▶ _Exercise requirements_:
A - Answer these questions about the passage on Lodge's book:
(i) What did the party like to call its managers?
(ii) At which conference did the "Strategy and Tactics" document emerge, and in what year?
(iii) From which decade did the ANC open its national executive committee to non-Africans?
B - List every decade that the passage on Lodge's book mentions, in chronological order.

▶ _Extract_:
= = =
A central theme of Lodge’s book, as earlier noted, is the major influence of the SACP upon the ANC, in particular from the mid-1940s. The party, he writes, “brought with it a range of helpful resources to the larger organisation: technical and professional skills, organisational habits (…) and skilful managers—”cadres” as the party liked to call them—renewing these successively through selective recruitment and careful preparation.” With the leadership of both the banned ANC and SACP largely in exile, inside the country from the 1970s, “the party installed its own remarkably resilient networks that helped underpin wider political formations and bring to them a perception of inclusive loyalty.”

Above all, according to Lodge, the party’s Marxism provided a “morale-boosting teleology” to a wider movement particularly in periods like the mid-1960s to mid-1970s when the struggle was at a low point. Whatever its “flaws and mistakes,” he notes, “the party’s strategic understandings…served as sources of hope and moral certainty, not just for party ideologues but among the ANC’s own rank and file, helping to sustain the movement and ensure its survival.” The party’s Marxism of the late 1960s and 1970s, with its optimistic, teleological inclinations certainly inspired many, including non-communists in the midst of the iron-fisted years of apartheid’s ascendancy. This is evident, for instance, in the “Strategy and Tactics” document emerging from the ANC’s 1969 Morogoro conference in which the prospects for a radical national liberation advance were said to be enhanced by the fact that the South African struggle was “taking place within an international context of transition to the Socialist system,” … in a new kind of world … which is no longer monopolized by the imperialist world system.”

Lodge could, however, have explored more effectively the reciprocal influence of the ANC, and more generally of black emancipatory struggles upon the SACP. Implicit throughout but insufficiently explored for its contradictory pushes and pulls is the relative uniqueness and complexity of the ANC/SACP relationship. Going back to the 1920s there has been overlapping membership and, subsequently, overlapping leadership. At first “dual membership,” as it came to be known, was confined to black communist party members but from the 1980s the ANC opened up its national executive committee to non-Africans and then subsequently its general membership to all South Africans. This dual membership of two political formations has had a rich if complicated history.
= = =
▶ _Given records_:
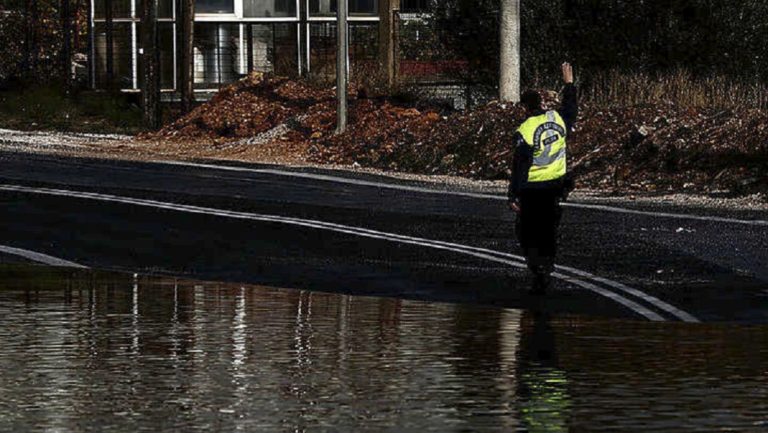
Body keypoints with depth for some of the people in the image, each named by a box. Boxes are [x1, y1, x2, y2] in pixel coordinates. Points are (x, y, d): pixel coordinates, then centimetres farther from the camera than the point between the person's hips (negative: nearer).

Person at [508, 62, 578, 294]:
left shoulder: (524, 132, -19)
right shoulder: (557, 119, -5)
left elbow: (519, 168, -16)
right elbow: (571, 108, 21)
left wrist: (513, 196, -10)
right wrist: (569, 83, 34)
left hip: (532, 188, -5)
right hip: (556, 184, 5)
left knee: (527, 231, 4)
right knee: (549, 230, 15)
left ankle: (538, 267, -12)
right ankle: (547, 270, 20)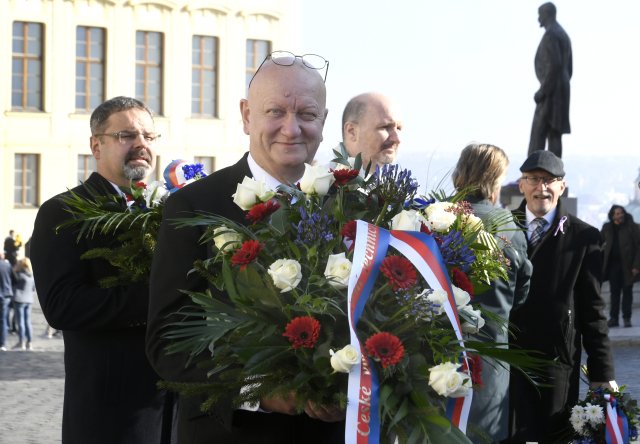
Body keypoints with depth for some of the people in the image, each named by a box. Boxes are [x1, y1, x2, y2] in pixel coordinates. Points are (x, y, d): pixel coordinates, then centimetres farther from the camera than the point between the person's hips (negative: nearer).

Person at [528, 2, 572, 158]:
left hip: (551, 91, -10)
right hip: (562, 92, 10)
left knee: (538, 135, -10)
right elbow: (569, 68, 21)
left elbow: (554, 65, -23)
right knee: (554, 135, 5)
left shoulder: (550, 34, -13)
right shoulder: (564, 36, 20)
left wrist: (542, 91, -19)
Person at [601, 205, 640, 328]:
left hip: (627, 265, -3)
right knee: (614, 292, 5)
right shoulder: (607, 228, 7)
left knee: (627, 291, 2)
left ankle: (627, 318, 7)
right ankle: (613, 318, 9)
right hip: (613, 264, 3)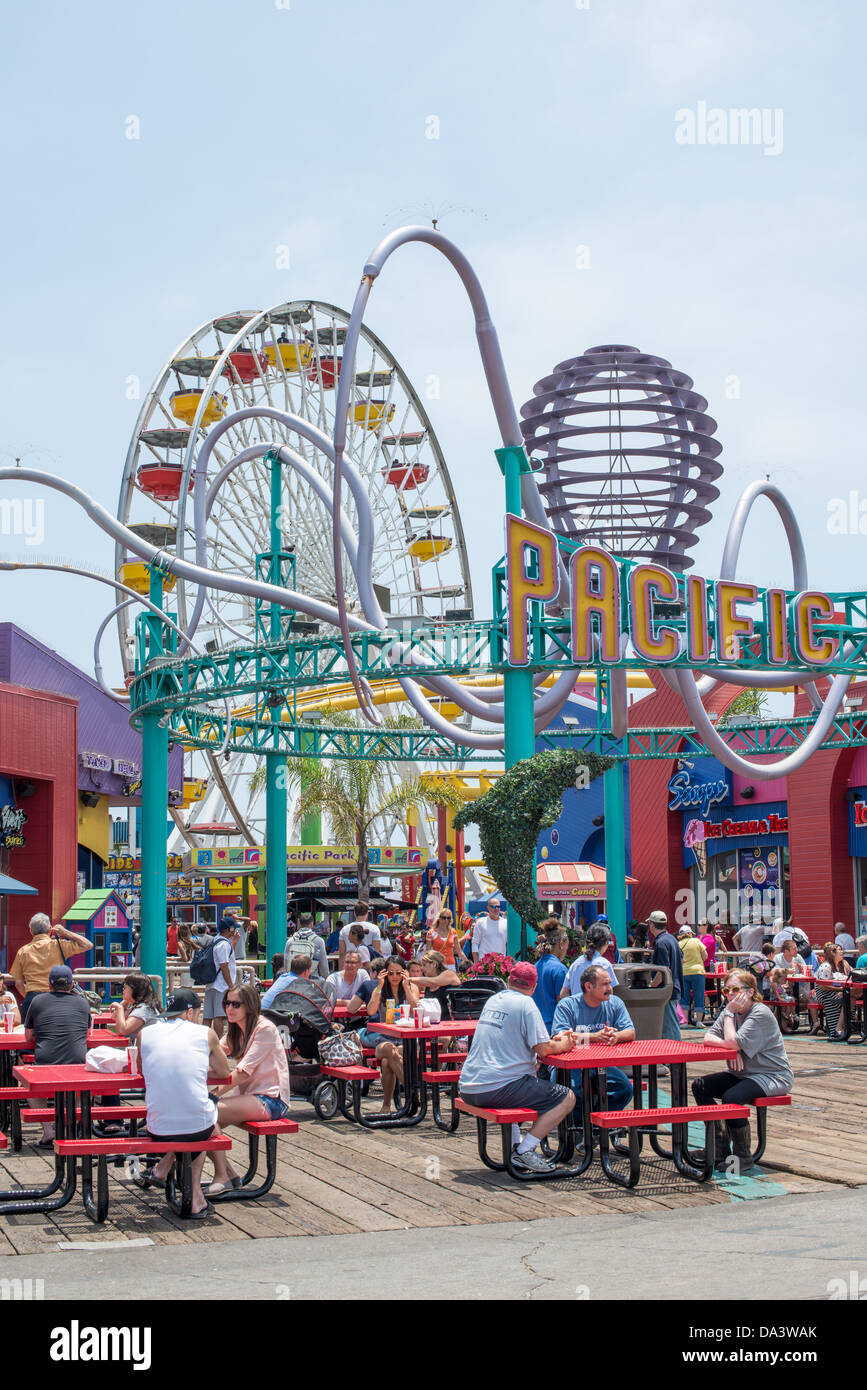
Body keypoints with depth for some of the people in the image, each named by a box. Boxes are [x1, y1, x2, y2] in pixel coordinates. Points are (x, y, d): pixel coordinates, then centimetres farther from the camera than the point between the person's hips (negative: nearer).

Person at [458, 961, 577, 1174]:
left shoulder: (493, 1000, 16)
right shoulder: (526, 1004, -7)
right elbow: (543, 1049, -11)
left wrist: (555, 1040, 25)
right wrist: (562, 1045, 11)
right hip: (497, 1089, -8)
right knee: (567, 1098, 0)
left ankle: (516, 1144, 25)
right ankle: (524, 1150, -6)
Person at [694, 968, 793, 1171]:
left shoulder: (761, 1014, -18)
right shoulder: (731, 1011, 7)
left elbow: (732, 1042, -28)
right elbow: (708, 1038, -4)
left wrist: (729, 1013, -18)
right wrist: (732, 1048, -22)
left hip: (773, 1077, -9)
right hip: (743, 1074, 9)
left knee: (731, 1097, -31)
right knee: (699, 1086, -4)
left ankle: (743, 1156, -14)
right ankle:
= = =
▶ _Answers for the tasks_:
A -
(i) "Cadres."
(ii) The ANC's Morogoro conference, in 1969.
(iii) The 1980s.

B - 1920s, 1940s, 1960s, 1970s, 1980s